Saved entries
*** Begin section ***
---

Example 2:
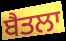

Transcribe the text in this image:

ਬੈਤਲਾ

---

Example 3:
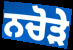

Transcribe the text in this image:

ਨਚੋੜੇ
*** End section ***
(Problem description): Could you please return the entries above exactly, minus the pictures?

(Final answer):
---

Example 2:

Transcribe the text in this image:

ਬੈਤਲਾ

---

Example 3:

Transcribe the text in this image:

ਨਚੋੜੇ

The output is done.